| The data |

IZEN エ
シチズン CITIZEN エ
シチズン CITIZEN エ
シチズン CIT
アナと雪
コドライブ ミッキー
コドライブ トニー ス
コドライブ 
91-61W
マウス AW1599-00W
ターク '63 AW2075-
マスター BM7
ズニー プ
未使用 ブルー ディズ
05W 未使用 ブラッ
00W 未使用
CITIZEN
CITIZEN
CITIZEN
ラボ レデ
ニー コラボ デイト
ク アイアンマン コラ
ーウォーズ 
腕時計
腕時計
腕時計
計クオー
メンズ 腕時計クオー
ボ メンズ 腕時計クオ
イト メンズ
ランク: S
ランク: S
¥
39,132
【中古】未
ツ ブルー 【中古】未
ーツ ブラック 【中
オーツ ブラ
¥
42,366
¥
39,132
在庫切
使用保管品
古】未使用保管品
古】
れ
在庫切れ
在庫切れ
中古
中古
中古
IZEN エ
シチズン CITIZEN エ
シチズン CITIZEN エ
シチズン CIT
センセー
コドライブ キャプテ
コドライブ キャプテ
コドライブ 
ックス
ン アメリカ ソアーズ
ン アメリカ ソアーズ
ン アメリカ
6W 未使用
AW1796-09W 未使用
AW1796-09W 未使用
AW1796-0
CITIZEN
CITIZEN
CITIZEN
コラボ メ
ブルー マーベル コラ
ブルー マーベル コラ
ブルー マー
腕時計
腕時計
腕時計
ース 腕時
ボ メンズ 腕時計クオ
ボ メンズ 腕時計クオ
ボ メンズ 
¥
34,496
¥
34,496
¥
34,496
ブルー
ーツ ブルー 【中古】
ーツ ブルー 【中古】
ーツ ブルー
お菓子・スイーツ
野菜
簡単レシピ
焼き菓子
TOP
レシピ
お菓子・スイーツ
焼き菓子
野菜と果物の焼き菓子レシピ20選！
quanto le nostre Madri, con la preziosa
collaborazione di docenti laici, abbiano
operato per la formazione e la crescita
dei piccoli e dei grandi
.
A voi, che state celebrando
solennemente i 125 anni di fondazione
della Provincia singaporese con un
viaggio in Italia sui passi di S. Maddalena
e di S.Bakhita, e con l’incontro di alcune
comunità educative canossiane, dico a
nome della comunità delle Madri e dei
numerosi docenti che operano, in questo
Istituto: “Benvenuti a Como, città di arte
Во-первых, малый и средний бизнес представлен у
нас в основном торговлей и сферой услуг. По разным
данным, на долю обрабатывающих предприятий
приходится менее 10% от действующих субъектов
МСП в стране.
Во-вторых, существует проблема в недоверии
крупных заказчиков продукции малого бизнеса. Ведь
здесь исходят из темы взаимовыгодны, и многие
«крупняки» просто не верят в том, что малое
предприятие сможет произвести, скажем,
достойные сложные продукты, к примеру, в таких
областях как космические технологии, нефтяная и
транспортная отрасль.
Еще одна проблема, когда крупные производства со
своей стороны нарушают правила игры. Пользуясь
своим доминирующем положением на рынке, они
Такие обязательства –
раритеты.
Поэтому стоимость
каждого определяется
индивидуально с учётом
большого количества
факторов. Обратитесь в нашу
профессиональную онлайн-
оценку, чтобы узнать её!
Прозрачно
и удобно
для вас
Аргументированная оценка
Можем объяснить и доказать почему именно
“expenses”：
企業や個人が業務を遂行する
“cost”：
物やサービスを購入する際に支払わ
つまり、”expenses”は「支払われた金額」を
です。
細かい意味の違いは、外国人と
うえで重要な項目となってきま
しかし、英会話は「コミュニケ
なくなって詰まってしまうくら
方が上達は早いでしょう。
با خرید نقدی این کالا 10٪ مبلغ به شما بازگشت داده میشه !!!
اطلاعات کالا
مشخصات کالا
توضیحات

| Request |
Update all the entries by replacing every "CITIZEN" with "Citizen", leaving the rest of each line unchanged.

| Written answer |
IZEN エ
シチズン Citizen エ
シチズン Citizen エ
シチズン CIT
アナと雪
コドライブ ミッキー
コドライブ トニー ス
コドライブ 
91-61W
マウス AW1599-00W
ターク '63 AW2075-
マスター BM7
ズニー プ
未使用 ブルー ディズ
05W 未使用 ブラッ
00W 未使用
Citizen
Citizen
Citizen
ラボ レデ
ニー コラボ デイト
ク アイアンマン コラ
ーウォーズ 
腕時計
腕時計
腕時計
計クオー
メンズ 腕時計クオー
ボ メンズ 腕時計クオ
イト メンズ
ランク: S
ランク: S
¥
39,132
【中古】未
ツ ブルー 【中古】未
ーツ ブラック 【中
オーツ ブラ
¥
42,366
¥
39,132
在庫切
使用保管品
古】未使用保管品
古】
れ
在庫切れ
在庫切れ
中古
中古
中古
IZEN エ
シチズン Citizen エ
シチズン Citizen エ
シチズン CIT
センセー
コドライブ キャプテ
コドライブ キャプテ
コドライブ 
ックス
ン アメリカ ソアーズ
ン アメリカ ソアーズ
ン アメリカ
6W 未使用
AW1796-09W 未使用
AW1796-09W 未使用
AW1796-0
Citizen
Citizen
Citizen
コラボ メ
ブルー マーベル コラ
ブルー マーベル コラ
ブルー マー
腕時計
腕時計
腕時計
ース 腕時
ボ メンズ 腕時計クオ
ボ メンズ 腕時計クオ
ボ メンズ 
¥
34,496
¥
34,496
¥
34,496
ブルー
ーツ ブルー 【中古】
ーツ ブルー 【中古】
ーツ ブルー
お菓子・スイーツ
野菜
簡単レシピ
焼き菓子
TOP
レシピ
お菓子・スイーツ
焼き菓子
野菜と果物の焼き菓子レシピ20選！
quanto le nostre Madri, con la preziosa
collaborazione di docenti laici, abbiano
operato per la formazione e la crescita
dei piccoli e dei grandi
.
A voi, che state celebrando
solennemente i 125 anni di fondazione
della Provincia singaporese con un
viaggio in Italia sui passi di S. Maddalena
e di S.Bakhita, e con l’incontro di alcune
comunità educative canossiane, dico a
nome della comunità delle Madri e dei
numerosi docenti che operano, in questo
Istituto: “Benvenuti a Como, città di arte
Во-первых, малый и средний бизнес представлен у
нас в основном торговлей и сферой услуг. По разным
данным, на долю обрабатывающих предприятий
приходится менее 10% от действующих субъектов
МСП в стране.
Во-вторых, существует проблема в недоверии
крупных заказчиков продукции малого бизнеса. Ведь
здесь исходят из темы взаимовыгодны, и многие
«крупняки» просто не верят в том, что малое
предприятие сможет произвести, скажем,
достойные сложные продукты, к примеру, в таких
областях как космические технологии, нефтяная и
транспортная отрасль.
Еще одна проблема, когда крупные производства со
своей стороны нарушают правила игры. Пользуясь
своим доминирующем положением на рынке, они
Такие обязательства –
раритеты.
Поэтому стоимость
каждого определяется
индивидуально с учётом
большого количества
факторов. Обратитесь в нашу
профессиональную онлайн-
оценку, чтобы узнать её!
Прозрачно
и удобно
для вас
Аргументированная оценка
Можем объяснить и доказать почему именно
“expenses”：
企業や個人が業務を遂行する
“cost”：
物やサービスを購入する際に支払わ
つまり、”expenses”は「支払われた金額」を
です。
細かい意味の違いは、外国人と
うえで重要な項目となってきま
しかし、英会話は「コミュニケ
なくなって詰まってしまうくら
方が上達は早いでしょう。
با خرید نقدی این کالا 10٪ مبلغ به شما بازگشت داده میشه !!!
اطلاعات کالا
مشخصات کالا
توضیحات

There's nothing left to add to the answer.